A group of two dozen corporate leaders, including Warren Buffett, is trying to influence American companies to increase the number of women in positions of senior leadership.
The effort, called the 30% Club, is an expansion of an effort in Great Britain to increase female corporate board representation there to 30 percent by the end of 2015.
But can it work in the United States? Maybe, with more defined objectives, says an expert on women in the workplace at Washington University in St. Louis.
"I think this is a good start," said Michelle Duguid, PhD, assistant professor of organizational behavior at Olin Business School and author of the paper "Female Tokens in High-Prestige Work Groups: Catalysts or Inhibitors of Group Diversification?"
"In order to increase representation of women at the highest levels of organizations," she said, "it is very important for business leaders at the level of chief executive and chairman to show their commitment to the outcome."
By making this public commitment, business leaders themselves will put more effort into reaching this goal, Duguid said.
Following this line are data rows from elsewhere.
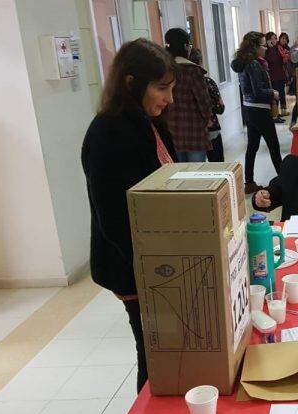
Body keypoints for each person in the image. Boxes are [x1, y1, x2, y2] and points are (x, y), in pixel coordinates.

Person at [81, 39, 178, 393]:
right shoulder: (109, 131)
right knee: (153, 354)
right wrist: (153, 268)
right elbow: (114, 219)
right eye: (162, 89)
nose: (169, 99)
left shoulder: (147, 122)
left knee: (165, 351)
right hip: (135, 268)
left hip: (160, 261)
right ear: (132, 83)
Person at [231, 31, 283, 194]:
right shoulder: (253, 64)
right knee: (273, 146)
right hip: (259, 110)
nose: (266, 48)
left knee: (252, 147)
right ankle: (284, 181)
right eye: (263, 44)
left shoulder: (244, 62)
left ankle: (249, 182)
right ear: (254, 47)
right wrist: (273, 93)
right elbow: (258, 91)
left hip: (249, 109)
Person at [164, 28, 212, 162]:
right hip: (194, 130)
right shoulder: (192, 71)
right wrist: (208, 118)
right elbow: (204, 101)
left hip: (172, 129)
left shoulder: (164, 69)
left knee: (180, 172)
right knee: (196, 174)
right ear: (185, 46)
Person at [189, 48, 225, 162]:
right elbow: (220, 108)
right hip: (211, 130)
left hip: (189, 133)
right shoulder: (208, 82)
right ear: (200, 62)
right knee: (217, 166)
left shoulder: (177, 82)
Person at [264, 31, 288, 122]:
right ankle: (274, 116)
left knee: (281, 94)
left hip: (280, 75)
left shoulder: (277, 48)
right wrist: (270, 48)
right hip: (273, 76)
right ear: (268, 40)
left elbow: (281, 60)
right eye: (272, 38)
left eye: (275, 38)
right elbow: (272, 60)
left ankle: (277, 114)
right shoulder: (268, 50)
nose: (274, 40)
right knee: (275, 97)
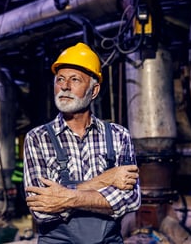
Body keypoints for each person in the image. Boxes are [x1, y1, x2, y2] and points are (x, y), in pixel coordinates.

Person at [23, 42, 141, 243]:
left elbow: (131, 200)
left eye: (75, 79)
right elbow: (41, 210)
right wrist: (106, 180)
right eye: (60, 79)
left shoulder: (119, 135)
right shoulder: (37, 138)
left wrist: (65, 197)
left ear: (94, 91)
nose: (65, 86)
"However, unlike the club launched in Britain -- which has the specific objective of getting 30 percent female representation on the boards of FTSE-100 companies by the end of 2015 -- the U.S. group does not seem to have very definite goals," Duguid said.
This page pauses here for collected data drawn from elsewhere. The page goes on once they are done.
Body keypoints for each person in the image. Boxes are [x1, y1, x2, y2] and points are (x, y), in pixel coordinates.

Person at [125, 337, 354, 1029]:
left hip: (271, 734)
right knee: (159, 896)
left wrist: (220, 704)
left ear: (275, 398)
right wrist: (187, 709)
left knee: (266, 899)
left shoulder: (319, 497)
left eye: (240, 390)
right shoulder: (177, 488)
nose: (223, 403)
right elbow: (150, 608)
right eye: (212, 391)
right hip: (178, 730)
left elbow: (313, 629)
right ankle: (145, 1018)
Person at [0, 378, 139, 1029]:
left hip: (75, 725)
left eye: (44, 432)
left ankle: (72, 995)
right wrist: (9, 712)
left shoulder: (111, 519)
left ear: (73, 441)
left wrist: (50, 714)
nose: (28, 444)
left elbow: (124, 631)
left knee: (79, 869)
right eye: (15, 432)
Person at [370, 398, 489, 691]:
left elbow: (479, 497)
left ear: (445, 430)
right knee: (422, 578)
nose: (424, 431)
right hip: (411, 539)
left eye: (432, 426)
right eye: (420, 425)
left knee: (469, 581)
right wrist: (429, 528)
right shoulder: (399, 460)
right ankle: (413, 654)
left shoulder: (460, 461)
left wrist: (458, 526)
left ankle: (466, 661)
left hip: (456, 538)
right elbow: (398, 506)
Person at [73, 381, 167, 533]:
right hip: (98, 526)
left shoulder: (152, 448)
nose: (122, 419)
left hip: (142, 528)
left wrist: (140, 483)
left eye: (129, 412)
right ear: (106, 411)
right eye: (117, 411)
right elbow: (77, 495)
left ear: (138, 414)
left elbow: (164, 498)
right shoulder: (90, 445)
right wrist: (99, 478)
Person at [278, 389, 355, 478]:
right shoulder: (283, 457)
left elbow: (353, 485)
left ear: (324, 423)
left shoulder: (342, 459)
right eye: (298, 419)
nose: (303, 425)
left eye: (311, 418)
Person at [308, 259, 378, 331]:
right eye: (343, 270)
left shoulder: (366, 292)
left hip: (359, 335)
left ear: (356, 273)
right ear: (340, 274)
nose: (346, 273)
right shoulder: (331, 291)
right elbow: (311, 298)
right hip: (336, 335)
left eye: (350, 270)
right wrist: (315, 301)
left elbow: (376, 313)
According to the British club, there are now 92 members of the 30% Club in the U.K. The FTSE-100, a stock index in London, has moved to 20.8 percent women directors as of March 2014 from 12.5 percent in 2010, with the 30% Club seen as a driving force behind the change.
"Specifically, the United States group does not have a percentage goal for women in leadership positions, and they have not specified the types of leadership positions they intend to focus on," Duguid said. "For example, does female senior leadership mean representation in the corporate suite and boardroom?
"Individuals tend to work harder to meet clear and concrete goals vs. ambiguous goals," she said. "Therefore, I am not sure we will see the dramatic increases that we are noticing in the U.K."
"We should also keep in mind," Duguid said, "that as women move into the higher levels of organizations they should receive comparable compensation to their male counterparts."